What is being asked
Starting at the line that contains "left shoulder: (1057, 879)", transcribe each line exactly through the last line of the data. Include nothing else.

Listed records
+---+

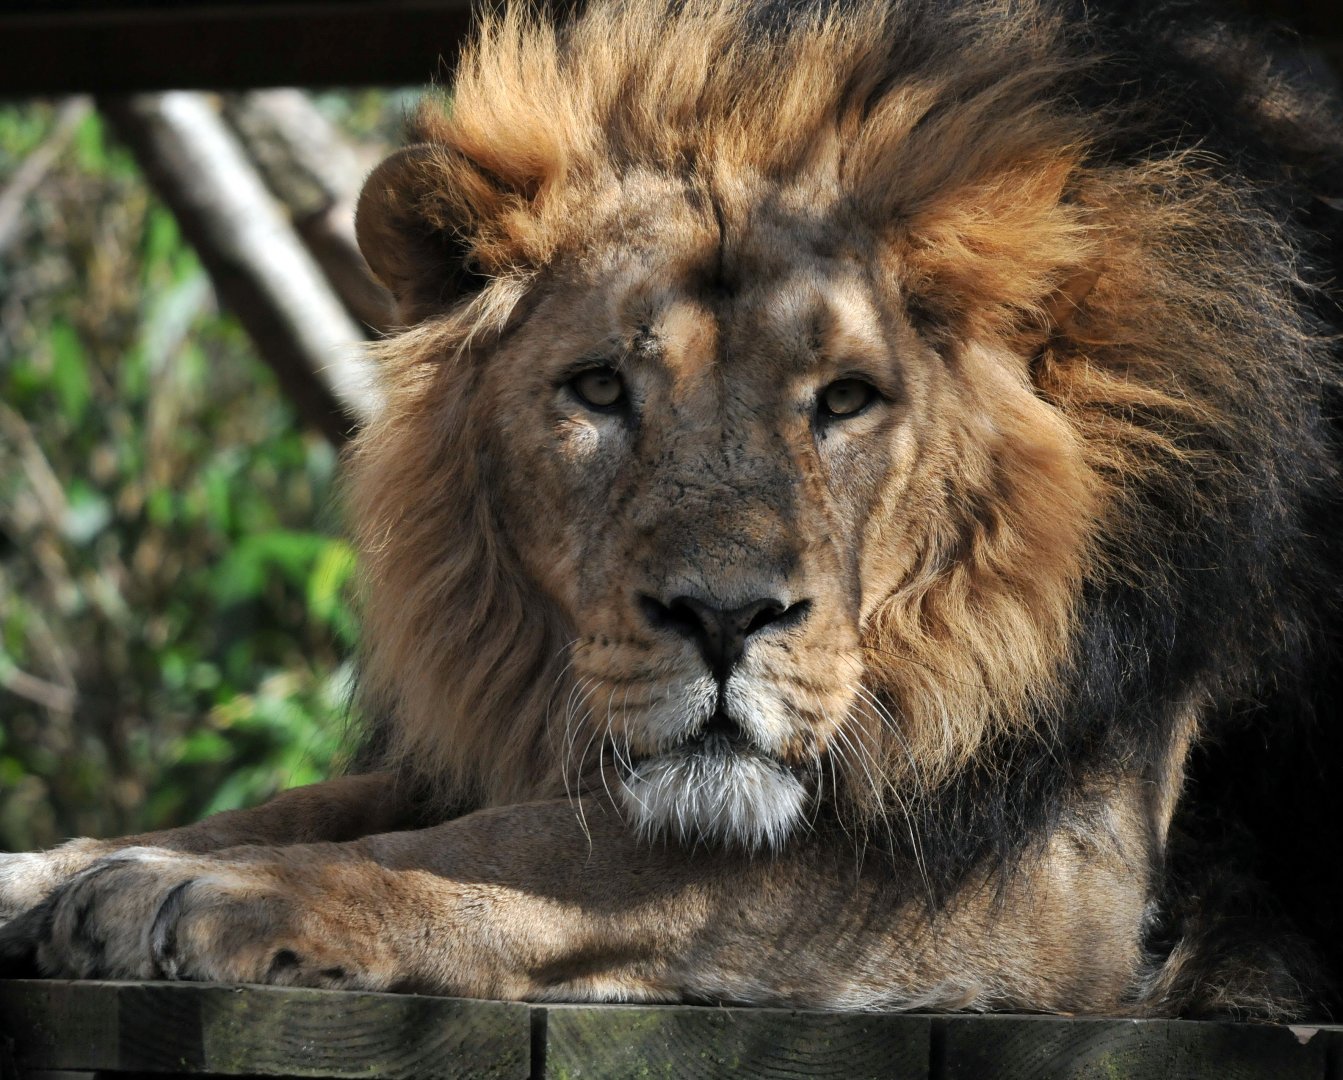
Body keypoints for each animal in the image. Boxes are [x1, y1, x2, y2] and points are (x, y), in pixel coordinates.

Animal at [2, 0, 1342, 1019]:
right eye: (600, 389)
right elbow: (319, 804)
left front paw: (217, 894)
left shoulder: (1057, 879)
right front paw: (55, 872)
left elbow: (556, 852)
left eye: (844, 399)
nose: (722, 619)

+---+

Response to this exercise
left shoulder: (1057, 879)
right front paw: (55, 872)
left elbow: (556, 852)
left eye: (844, 399)
nose: (722, 619)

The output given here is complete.